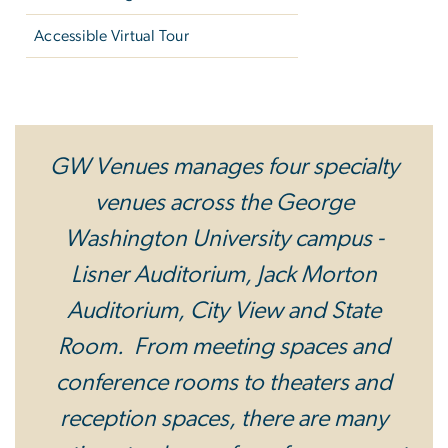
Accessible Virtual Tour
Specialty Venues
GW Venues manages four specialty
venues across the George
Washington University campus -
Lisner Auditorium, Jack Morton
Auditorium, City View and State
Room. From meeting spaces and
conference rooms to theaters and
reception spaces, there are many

--

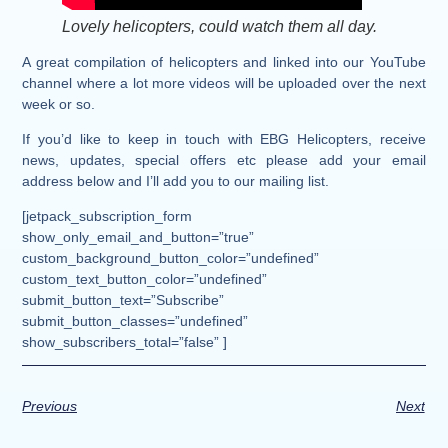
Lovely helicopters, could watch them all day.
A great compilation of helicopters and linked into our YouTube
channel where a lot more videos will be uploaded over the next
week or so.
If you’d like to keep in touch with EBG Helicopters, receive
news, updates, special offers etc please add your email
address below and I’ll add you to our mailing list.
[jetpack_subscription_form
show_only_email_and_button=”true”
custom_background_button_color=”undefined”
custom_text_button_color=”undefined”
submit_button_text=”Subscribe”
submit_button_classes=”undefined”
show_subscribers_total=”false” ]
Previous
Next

==

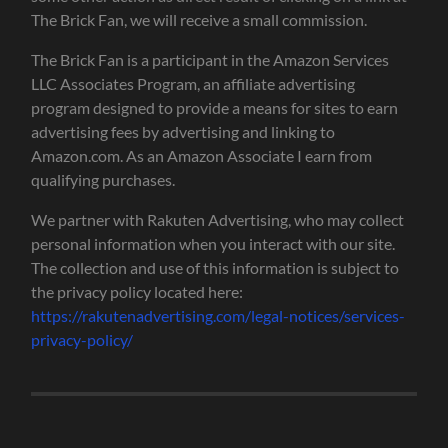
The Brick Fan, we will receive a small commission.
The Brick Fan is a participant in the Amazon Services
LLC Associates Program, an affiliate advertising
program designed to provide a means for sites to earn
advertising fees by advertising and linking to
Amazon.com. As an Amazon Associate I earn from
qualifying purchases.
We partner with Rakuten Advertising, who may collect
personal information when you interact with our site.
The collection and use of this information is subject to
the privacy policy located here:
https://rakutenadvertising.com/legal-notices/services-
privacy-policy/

■ DESCRIPTION OF THE TASK: Output the part of the rows that begins with the line containing "Accessible Virtual Tour" and ends with the line containing "reception spaces, there are many" as a JSON list of strings. Use one string per line and leave out blank lines.

■ TASK RESULT:
[
  "Accessible Virtual Tour",
  "Specialty Venues",
  "GW Venues manages four specialty",
  "venues across the George",
  "Washington University campus -",
  "Lisner Auditorium, Jack Morton",
  "Auditorium, City View and State",
  "Room. From meeting spaces and",
  "conference rooms to theaters and",
  "reception spaces, there are many"
]